To which Rachel replied, "If there's one thing you should know about me, Investigator Schmidt, it's that I'm perfectly fine with disturbing."
***
After Rachel finished her tea, Schmidt took her to the house of the recent victim's house. Long before Schmidt could open the front gate, Rachel caught the mineral-rich scent of fresh death. It was a wet smell, like that of a butcher's shop.
Schmidt fumbled with a keyring full of keys. When he finally found the right one, the padlock popped open, and the gate swung freely on its hinge with a metallic creaking. The smell grew stronger.
Dark red blood splotches the gravel path like copious amounts of paint spilled from a bucket. Rachel followed Schmidt along the red trail toward an old oak tree situated in the center of the garden. The tree appeared skeletal, having already lost all its leaves save for the sporadic few that had died where they stubbornly clung. Beneath the tree, lay the naked, blood-stained body of Doctor Albert Schulz, his skin as waxy and pallid as a winter moon, his arms and legs stretched out in a manner reminiscent of Leonardo Da Vinci's Vitruvian Man. His throat had been slashed open, not with a knife, but as if by the teeth or claws of a ferocious beast. Blood had sprayed out far from the wound. He had been attacked and killed right where he lay. Most apparent about the corpse, more so than the ripped throat, was the jagged, bloody swastika carved into his torso, stretching across the entire width of his torso. Again, carved not with the precision of a knife, but with a cruder tool. His rib cage and sternum splintered out from the skin where the lacerations were made in a manner to suggest a beast had made them, though the wound's deliberate design ruled that out.

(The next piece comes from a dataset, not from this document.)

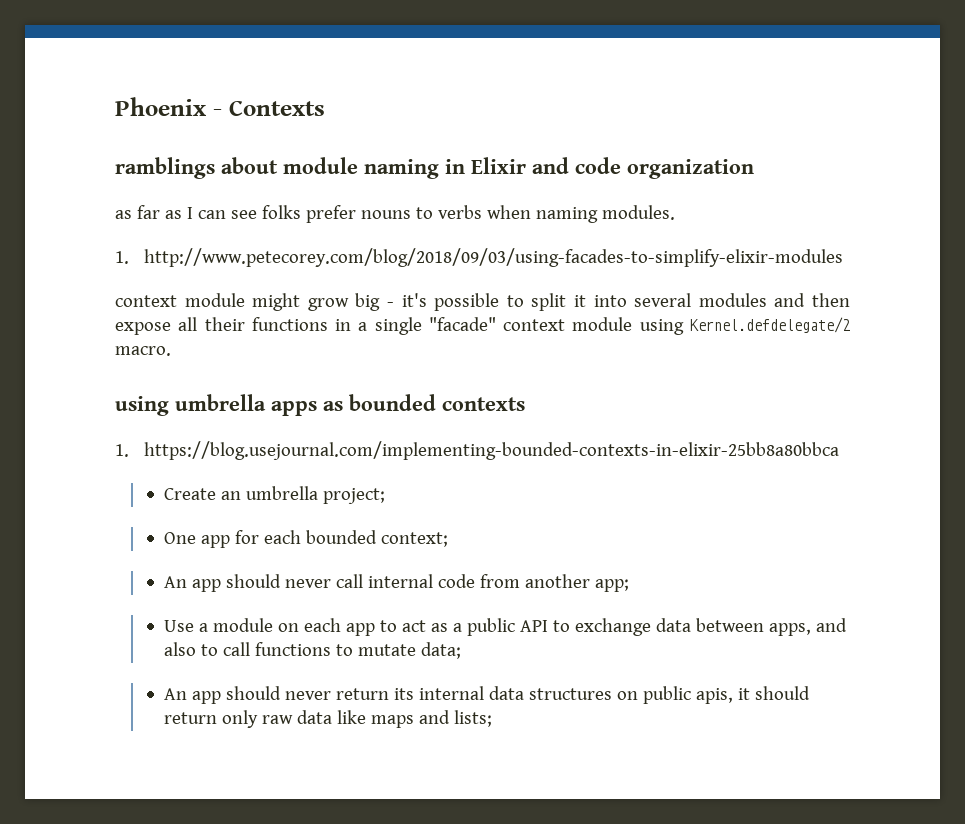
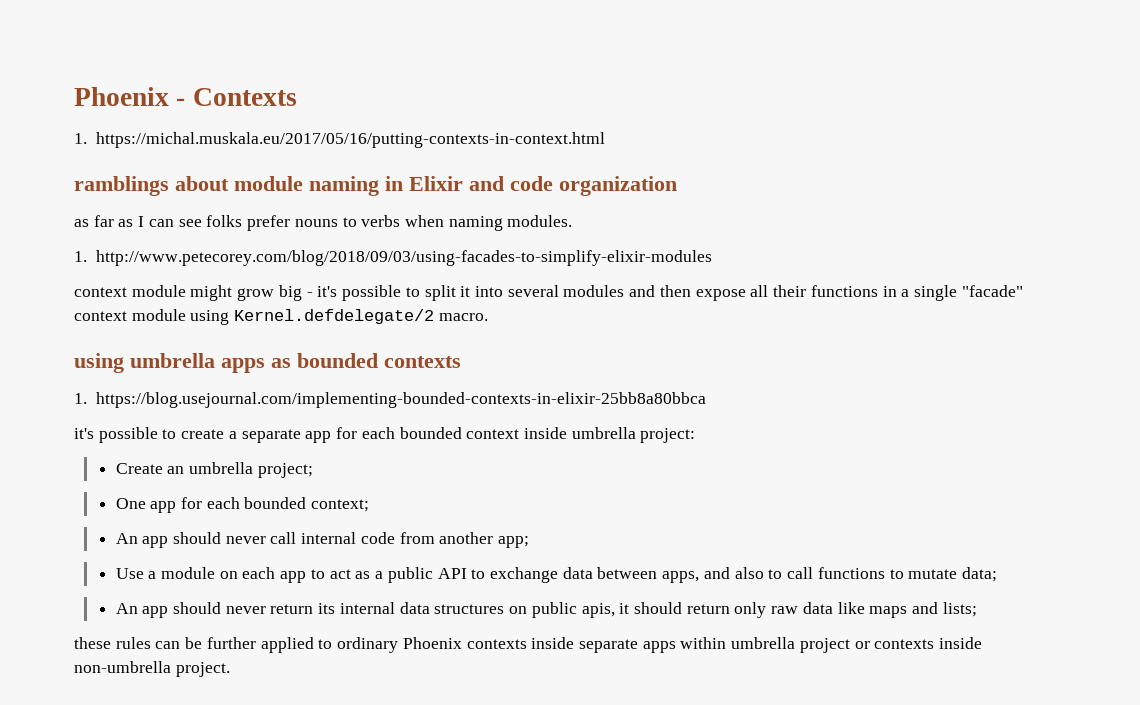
(325, 108) none -> [74,132,606,148] // 1. https://michal.muskala.eu/2017/05/16/putting-contexts-in-context.html
(839, 450) none -> [74,427,696,443] // it's possible to create a separate app for each bounded context inside umbrella project:
(492, 718) none -> [74,637,983,653] [74,661,230,677] // these rules can be further applied to ordinary Phoenix contexts inside separate apps within umbrella project or contexts inside non-umbrella project.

"Doctor Albert Schulz. A long time protégé of the Rector," Schmidt said with the clinical detachment of a man long who had seen death in many forms.
Rachel stood still over the corpse, studying it. The doctor's eyes were wide with frozen shock. His mouth gaped as if he had been screaming the moment he died. Quite certainly he had been. The frothing pattern and the light color of blood around his mouth indicated that he had been alive when his lungs were lacerated.

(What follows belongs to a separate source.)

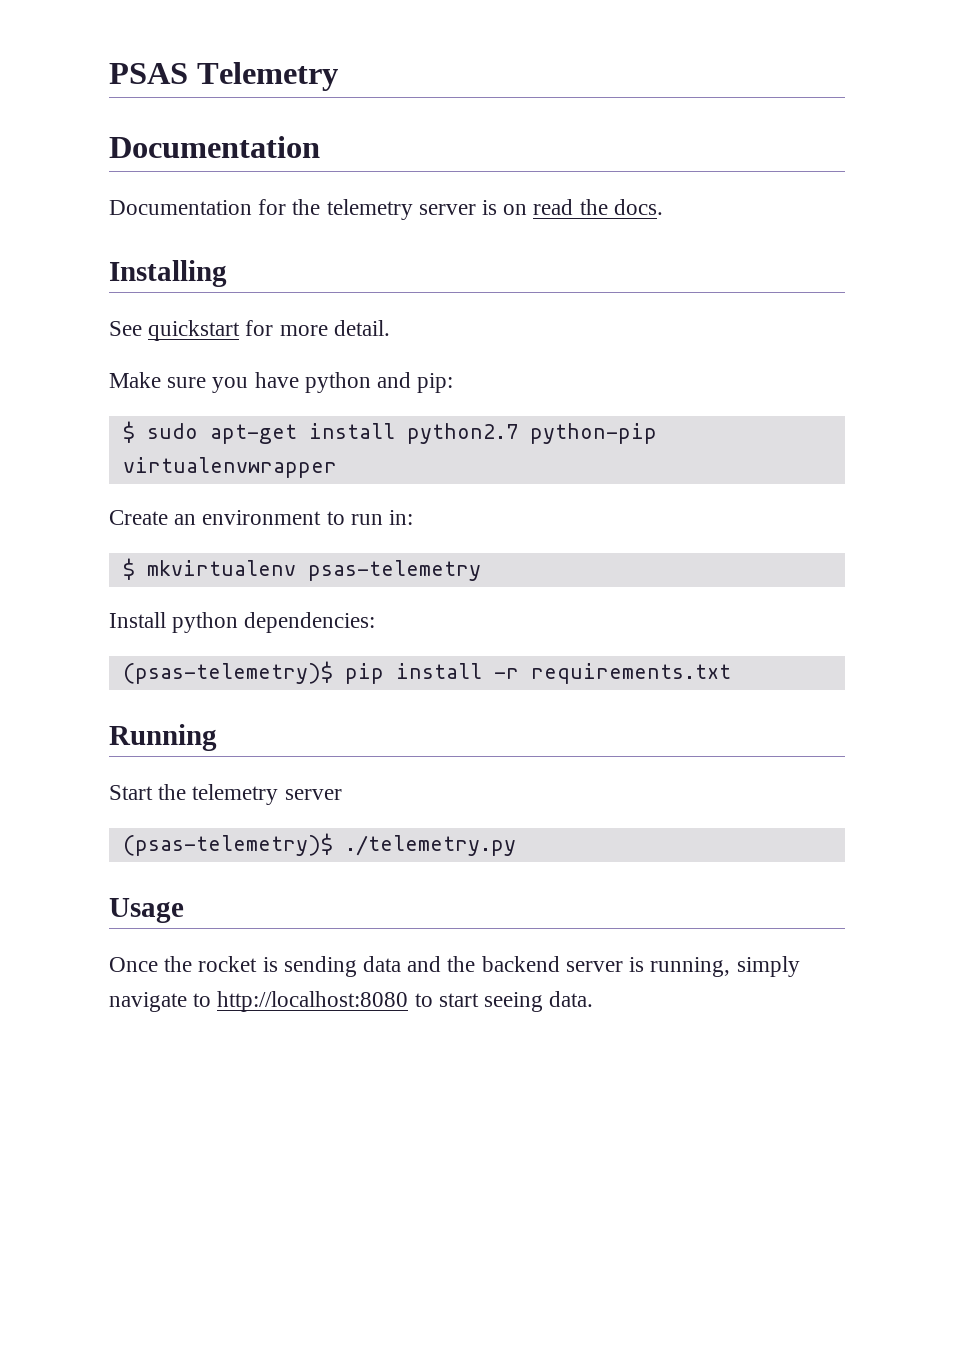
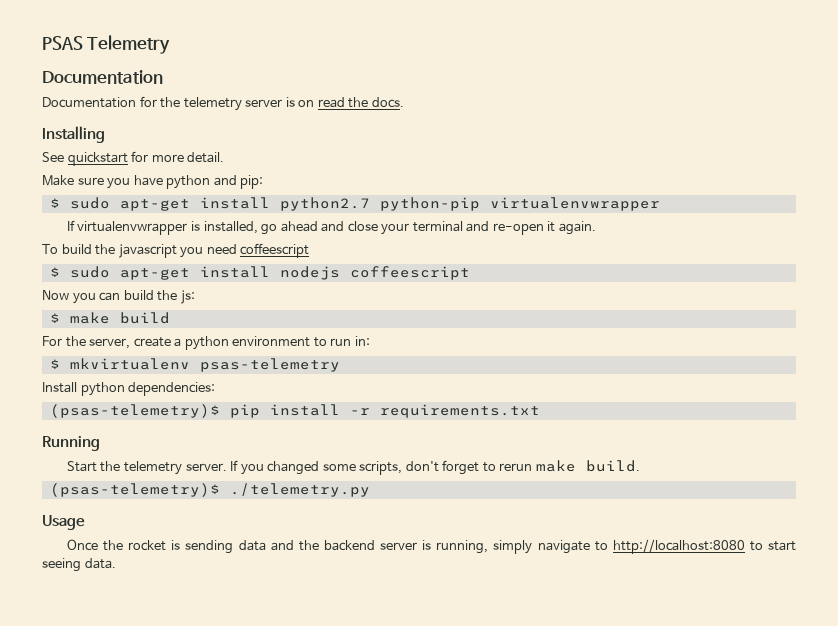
[109,510,197,525] Create an -> [66,220,596,235] [42,243,310,258] [49,266,470,280] [42,290,195,304] [49,312,170,324] [42,336,229,350] If virtualenvwrapper is installed, go ahead and close your terminal and re-open it again. // To build the javascript you need coffeescript // $ sudo apt-get install nodejs coffeescript // Now you can build the js: // $ make build // For the server, create a python
[284,789,342,800] server -> [185,460,640,475] server. If you changed some scripts, don't forget to rerun make build.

"What are your initial suspicions, Frau Doktor?" Schmidt asked.
"It is not in my nature to produce initial suspicions, Investigator Schmidt."
She hunched down for a closer inspection and, despite what she had just said, if only to gratify the investigator's hasty need for a prognosis, she spoke aloud what she observed, at least the things that were readily observable: "Punctures to the throat, straight through the esophagus. The spinal column... severed. Decapitated. An incredibly powerful blow. Like nothing I have ever seen. Like he had been mauled by a grizzly bear, only..."
"We are far from Montana," Schmidt completed.
Rachel smirked. "Indeed. And a grizzly would not care if a man was a Nazi."
She stared at the swastika on the man's chest. Clearly, it was meant to be a message.
"Was Doctor Schulz a member of the party?" Rachel asked.